The fact is, the more the question has been settled, the more it has needed settling. The space between the different settlements has been strikingly on the decrease. The first stood longer than any of its successors. There is a lesson in these decreasing spaces. The first stood fifteen years — the second, ten years — the third, five years — the fourth stood four years — and the fifth has stood the brief space of two years. This last settlement must be called the Taney settlement. We are now told, in tones of lofty exultation, that the day is lost — all lost — and that we might as well give up the struggle. The highest authority has spoken. The voice of the Supreme Court has gone out over the troubled waves of the National Conscience, saying peace, be still.
This infamous decision of the Slaveholding wing of the Supreme Court maintains that slaves are within the contemplation of the Constitution of the United States, property; that slaves are property in the same sense that horses, sheep, and swine are property; that the old doctrine that slavery is a creature of local law is false; that the right of the slaveholder to his slave does not depend upon the local law, but is secured wherever the Constitution of the United States extends; that Congress has no right to prohibit slavery anywhere; that slavery may go in safety anywhere under the star-spangled banner; that colored persons of African descent have no rights that white men are bound to respect; that colored men of African descent are not and cannot be citizens of the United States.
You will readily ask me how I am affected by this devilish decision — this judicial incarnation of wolfishness?

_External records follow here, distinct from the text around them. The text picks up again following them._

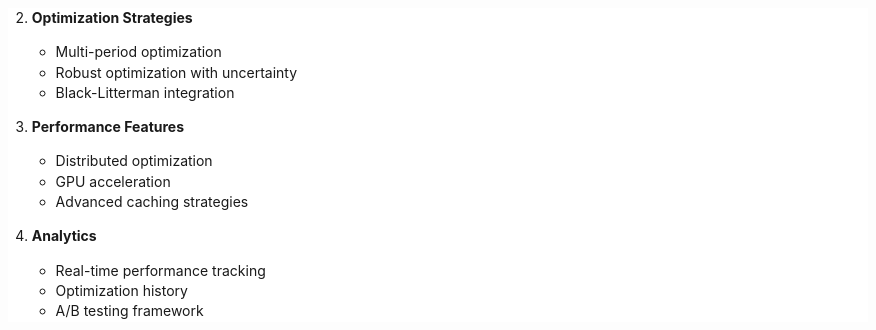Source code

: 2. **Optimization Strategies**
   - Multi-period optimization
   - Robust optimization with uncertainty
   - Black-Litterman integration

3. **Performance Features**
   - Distributed optimization
   - GPU acceleration
   - Advanced caching strategies

4. **Analytics**
   - Real-time performance tracking
   - Optimization history
   - A/B testing framework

My answer is, and no thanks to the slaveholding wing of the Supreme Court, my hopes were never brighter than now. I have no fear that the National Conscience will be put to sleep by such an open, glaring, and scandalous tissue of lies as that decision is, and has been, over and over, shown to be. The Supreme Court of the United States is not the only power in this world. It is very great, but the Supreme Court of the Almighty is greater. Judge Taney can do many things, but he cannot perform impossibilities. He cannot bale out the ocean, annihilate the firm old earth, or pluck the silvery star of liberty from our Northern sky. He may decide, and decide again; but he cannot reverse the decision of the Most High. He cannot change the essential nature of things — making evil good, and good evil. Happily for the whole human family, their rights have been defined, declared, and decided in a court higher than the Supreme Court.